* **YOUR TASK**:
Scan the records for lines with the word "verilator", and copy every such line.

------ MATERIAL SUPPLIED ------

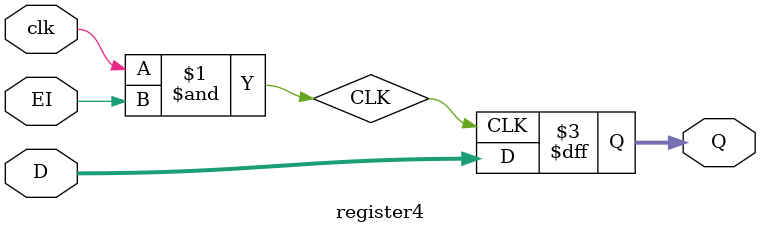
<source format=v>
/* verilator lint_off DECLFILENAME */
/* verilator lint_off INITIALDLY */
`timescale 1ns/1ps
module register4(input clk, input [3:0] D, input EI, output reg [3:0] Q);
wire CLK;
assign CLK=(clk & EI);
always @(posedge CLK)
begin
    Q <= D;
end
endmodule

</source>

------

* **WRITTEN RESPONSE**:
/* verilator lint_off DECLFILENAME */
/* verilator lint_off INITIALDLY */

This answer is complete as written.